Taïa ci insegna l’importanza delle parole, in una società che tende a nasconderle fra le quattro mura. La sua lingua è lirica e ammalia per la sua musicalità e per le sue pause, che ti permettono un profondo respiro, un modo per ritornare continuamente alla vita.

Le parole sono talmente importanti che si è sempre firmato per intero, dando tutto di sé, marcando così una netta differenza con un altro scrittore marocchino gay, Rachid O., che ci ha regalato romanzi biografici (tutti editi dalla Playground)  importantissimi, ma non si è mai firmato per intero.

Le parole sono così importanti che in arabo solo di recente si è coniato un termine neutro per indicare la parola “omosessuale” (مثلي, mithli), mentre prima si utilizzavano solo termini dispregiativi. Taïa è uno scrittore che ha dato tantissimo alla comunità LGBTQI marocchina, ma prima di tutto araba. Citando Rachid O., “ci sono individui che da soli giustificano l’esistenza dell’umanità intera”. Il sentimento di riconoscenza è assolutamente sentito e dovuto.

Il mio modo di essere omosessuale è intrinsecamente collegato al mio Marocco, così come lo è per Abdellah Taïa, e il mio modo di vedere Taïa, in questo articolo, è strettamente legato all’importanza e al ruolo che ha avuto per la comunità gay araba.

Ma Abdellah Taïa non può essere imprigionato solo in questo ruolo. Taïa non è solo questo, è anche lo scrittore che racconta della sua terra, di questo Marocco arcaico, dei suoi quartieri, delle sue città, della sua povertà e  della violenza di questo paese. Dopo solo poche pagine il lettore è stregato da una inspiegabile nostalgia verso un  paese che non ha mai visitato, dalle sue voci, dai suoi odori e persino dalla sua polvere, che impregna ogni cosa. Un fascino che corre dai suoi occhi e arriva ai nostri, assieme allo stupore di vedere per la prima volta l’Europa con la sua Francia e la Svizzera.

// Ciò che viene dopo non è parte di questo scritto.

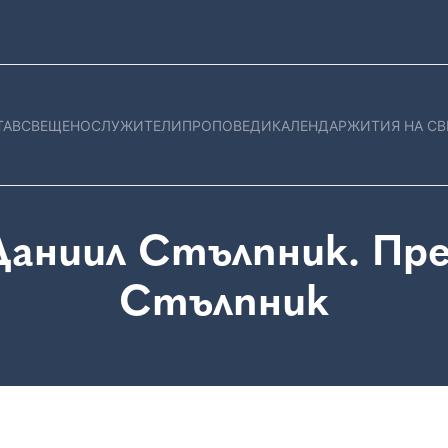
ТАВ
СВЕЩЕНОСЛУЖИТЕЛИ
ПРОПОВЕДИ
КАЛЕНДАР
ЖИТИЯ НА СВ
Даниил Стълпник. Пре
Стълпник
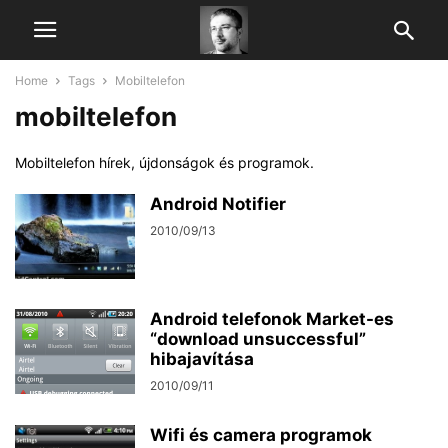
Home
Tags
Mobiltelefon
mobiltelefon
Mobiltelefon hírek, újdonságok és programok.
Android Notifier
2010/09/13
Android telefonok Market-es
“download unsuccessful”
hibajavítása
2010/09/11
Wifi és camera programok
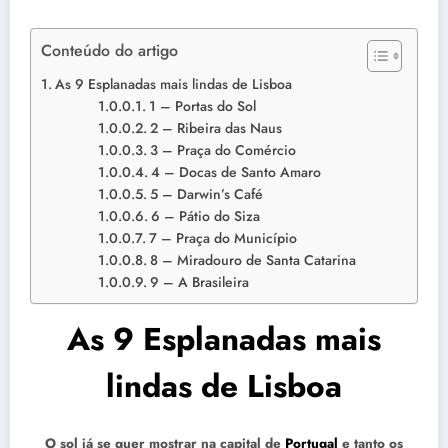
Conteúdo do artigo
As 9 Esplanadas mais lindas de Lisboa
1 – Portas do Sol
2 – Ribeira das Naus
3 – Praça do Comércio
4 – Docas de Santo Amaro
5 – Darwin’s Café
6 – Pátio do Siza
7 – Praça do Município
8 – Miradouro de Santa Catarina
9 – A Brasileira
As 9 Esplanadas mais
lindas de Lisboa
O sol já se quer mostrar na
capital de
Portugal
e tanto os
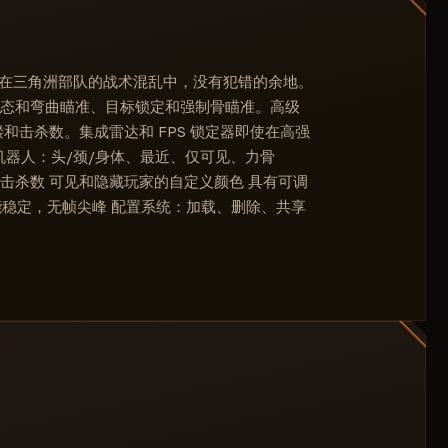
Esp 距离：颜色
锁被敲了
显示帧率
ESP团队
语言设置（英语和中文）
雷达
 在三角洲部队的战术混乱中，没有犯错的余地。
雷达尺寸（滑块）
有静态和弯曲瞄准、目标锁定和强制骨瞄准。高级
Fps 储物柜（滑块）
和击杀数。集成雷达和 FPS 锁定器即使在高强
机器人：头/颈/身体、最近、仅可见、力骨
击杀数 可见和隐藏玩家的自定义颜色 具有可调
—性能稳定，无帧尖峰 配置系统：加载、删除、共享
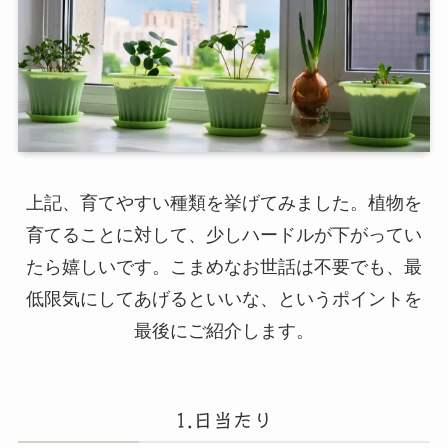
上記、育てやすい種類を挙げてみました。植物を
育てることに対して、少しハードルが下がってい
たら嬉しいです。こまめなお世話は不要でも、最
低限気にしてあげるといいな、というポイントを
最後にご紹介します。
1.日当たり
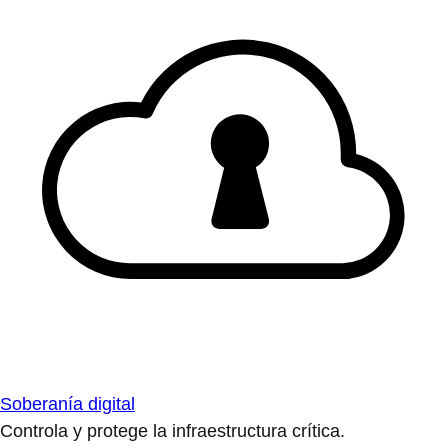
Soberanía digital
Controla y protege la infraestructura crítica.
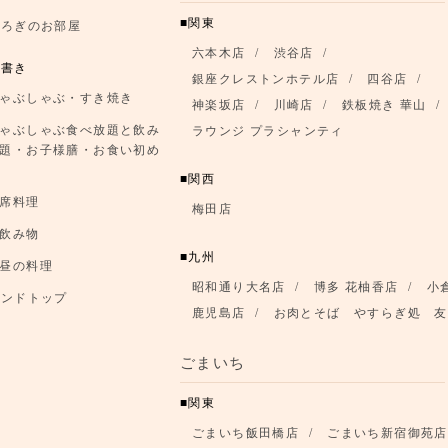
関東
つろぎのお部屋
六本木店
渋谷店
品書き
銀座クレストンホテル店
四谷店
ゃぶしゃぶ・すき焼き
神楽坂店
川崎店
鉄板焼き 華山
ゃぶしゃぶ食べ放題と飲み
ラウンジ プラシャンティ
題・お子様膳・お食い初め
関西
席料理
梅田店
飲み物
九州
昼の料理
昭和通り大名店
博多 花柚香店
小
ランドトップ
鹿児島店
お肉とそば やすらぎ処 友
ごまいち
関東
ごまいち飯田橋店
ごまいち新宿御苑店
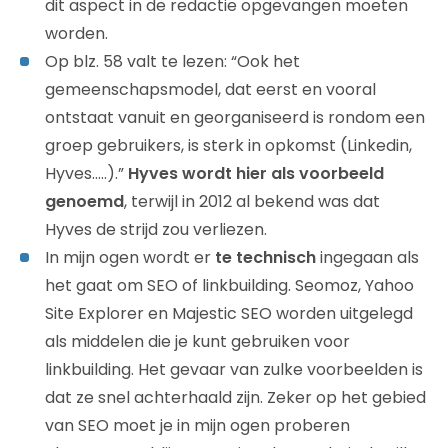
dit aspect in de redactie opgevangen moeten
worden.
Op blz. 58 valt te lezen: “Ook het
gemeenschapsmodel, dat eerst en vooral
ontstaat vanuit en georganiseerd is rondom een
groep gebruikers, is sterk in opkomst (Linkedin,
Hyves…..).”
Hyves wordt hier als voorbeeld
genoemd
, terwijl in 2012 al bekend was dat
Hyves de strijd zou verliezen.
In mijn ogen wordt er
te technisch
ingegaan als
het gaat om SEO of linkbuilding. Seomoz, Yahoo
Site Explorer en Majestic SEO worden uitgelegd
als middelen die je kunt gebruiken voor
linkbuilding. Het gevaar van zulke voorbeelden is
dat ze snel achterhaald zijn. Zeker op het gebied
van SEO moet je in mijn ogen proberen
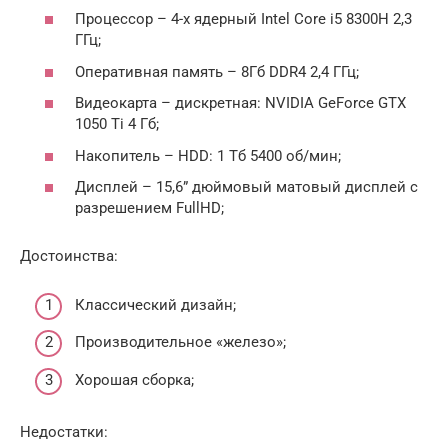
Процессор – 4-х ядерный Intel Core i5 8300H 2,3
ГГц;
Оперативная память – 8Гб DDR4 2,4 ГГц;
Видеокарта – дискретная: NVIDIA GeForce GTX
1050 Ti 4 Гб;
Накопитель – HDD: 1 Тб 5400 об/мин;
Дисплей – 15,6” дюймовый матовый дисплей с
разрешением FullHD;
Достоинства:
Классический дизайн;
Производительное «железо»;
Хорошая сборка;
Недостатки:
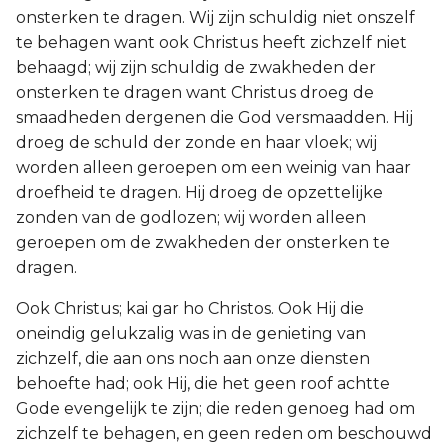
onsterken te dragen. Wij zijn schuldig niet onszelf
te behagen want ook Christus heeft zichzelf niet
behaagd; wij zijn schuldig de zwakheden der
onsterken te dragen want Christus droeg de
smaadheden dergenen die God versmaadden. Hij
droeg de schuld der zonde en haar vloek; wij
worden alleen geroepen om een weinig van haar
droefheid te dragen. Hij droeg de opzettelijke
zonden van de godlozen; wij worden alleen
geroepen om de zwakheden der onsterken te
dragen.
Ook Christus; kai gar ho Christos. Ook Hij die
oneindig gelukzalig was in de genieting van
zichzelf, die aan ons noch aan onze diensten
behoefte had; ook Hij, die het geen roof achtte
Gode evengelijk te zijn; die reden genoeg had om
zichzelf te behagen, en geen reden om beschouwd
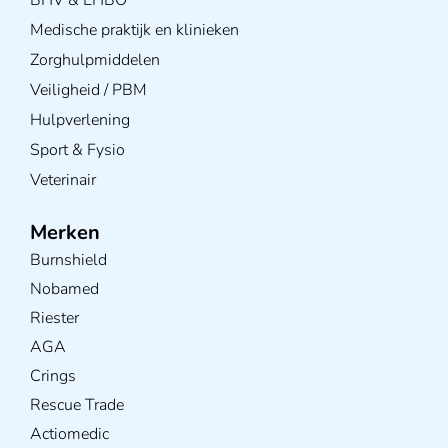
BHV & EHBO
Medische praktijk en klinieken
Zorghulpmiddelen
Veiligheid / PBM
Hulpverlening
Sport & Fysio
Veterinair
Merken
Burnshield
Nobamed
Riester
AGA
Crings
Rescue Trade
Actiomedic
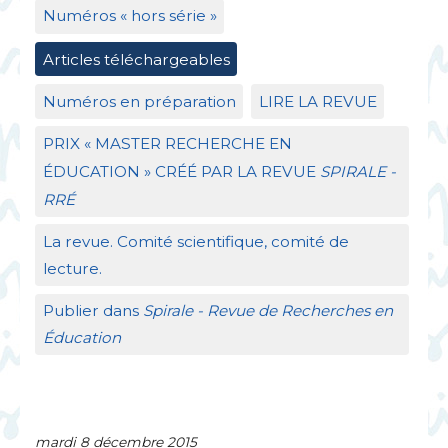
Numéros «
hors série
»
Articles téléchargeables
Numéros en préparation
LIRE
LA
REVUE
PRIX
«
MASTER
RECHERCHE
EN
É
DUCATION
»
CR
ÉÉ
PAR
LA
REVUE
SPIRALE
-
RR
É
La revue. Comité scientifique, comité de
lecture.
Publier dans
Spirale - Revue de Recherches en
Éducation
mardi 8 décembre 2015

Abdellah è stato per me una vera scuola di coraggio e di attivismo. Lo celebravo e me lo portavo dietro con orgoglio sui banchi del liceo, presentandolo a tutti i miei amici, quasi imponendo loro di conoscerlo così come lo conosco io e di amarlo così come lo amo io. Ho costruito negli anni un intero altare su Abdellah Taïa, un intera mitologia, che mi ha portato a leggere  tutto ciò che mi era possibile trovare su di lui.

E, nel difenderlo dagli attacchi omofobi, mi sono ritrovato esposto inconsapevolmente al mondo e in quella nudità ho trovato il mio naturale modo di esistere, ho trovato cioè la mia identità  di attivista.